Aditya: Absolutely, totally relate to that. I mean, some quick context for anybody listening in is that me and Ivo, we, you know, now we know each other for a couple of years now. So we went through this entrepreneurship program called Entrepreneur First. Which is almost like a reality show where you have three months to find a co-founder, find an idea, validate it
Aditya: maybe build a product, maybe get a customer, and then the top ideas and top teams get funded.
Aditya: So Ivo and all of this builds up to sort of a demo day where you pitch to an investment committee. And, you know, most of the teams that got selected had been formed for 8 to 10 weeks. You know, they had a good amount of time to experiment and talk to users and build their MVPs. But Ivo's team was one of the youngest teams to get funded.
Aditya: I think, they just formed like five minutes before the demo day or something like that.
Ivo: Pretty much.
Ivo: Pretty much, pretty much. Yeah.
Aditya: Always, always found that to be pretty amazing. So Ivo, we were talking about
Ivo: It is a great story.
Aditya: It is a great story and it's not a story, I mean, it's the truth. So, you know.
Ivo: It's the truth.
Aditya: It's the truth.
Ivo: Maybe not the five minutes. It was six minutes, but hey, I appreciate it.
Aditya: You can take a little bit of a poetic liberty with that. Right?
Ivo: Exactly. Exactly.
Aditya: So on the subject of ups and downs, what's the strangest or weirdest customer feedback or customer complaint
Aditya: that you've received and how did you use it to drive growth? If you've ever had a case like that.

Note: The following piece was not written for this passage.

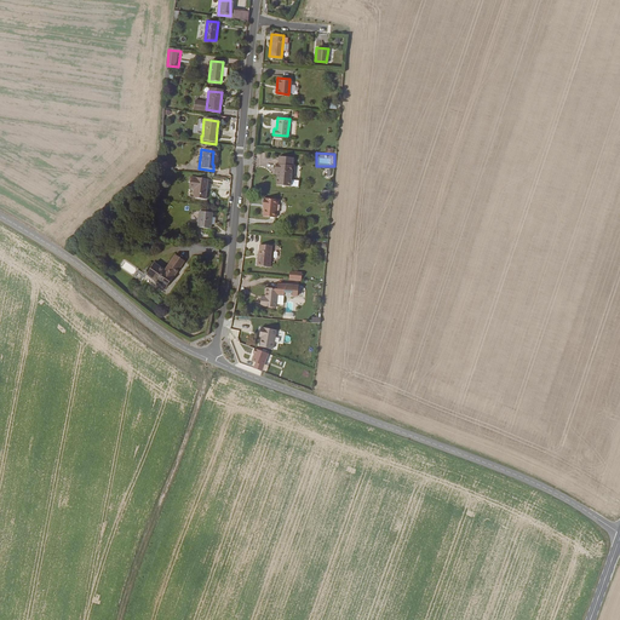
[(275,162),(274,168),(277,168),(276,172),(275,183),(290,185),(293,156),(279,155),(277,162),(275,162)]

Ivo: Yeah, I think we had, we at one time we had a customer and we were talking with them for quite a while. And then kind of out of the blue they told us, yeah, like, we shouldn't do this. Because if we become more efficient we actually earn less money. So it's in our interest that we are less efficient because we charge our customers per hour.
Ivo: And if we save hours, we actually earn less. It's like, okay. That's interesting. So yeah, since then we also ask about the charging model. You know, how do our customers charge their customers? What are their incentives? And then we actually get back to the thing we discussed at the beginning of our chat is yeah, do the prep work before.
Ivo: Because we also had a customer, we had another customer where we worked with for a year. Then the roles changed, so our contact person changed because one left
Ivo: and he of course started looking at the business case again, at the collaboration
Ivo: and then he said like, hey, but we currently do not pay our supplier for this particular service
Ivo: so if we actually use your service, our ROI would always be negative.
Ivo: So, you know, like it's a similar one. It's again about the charging model which wasn't clear to us, which unfortunately wasn't communicated, but we also didn't ask. Yeah. So that, that definitely is a, is a big one for us. Yeah. Really get the incentives straight.
Aditya: Got it. I mean, talk about, you know, having perverse incentives set up during customer discovery.
Aditya: So thanks a lot for your time Ivo I think this was pretty much everything we wanted to cover. For any of our listeners who may be in the warehousing space, you should definitely hit up Ivo and check out Powerhouse.AI
Aditya: provided that you wanna increase efficiency and decrease the time you're spending.
Ivo: Yeah, that's an important prerequisite.
Aditya: it is an important prerequisite as we've discovered in these 20 or so minutes. Alright Ivo best of luck and thank you.
Ivo: Thanks. Really enjoyed the chat, Adi. Cheers.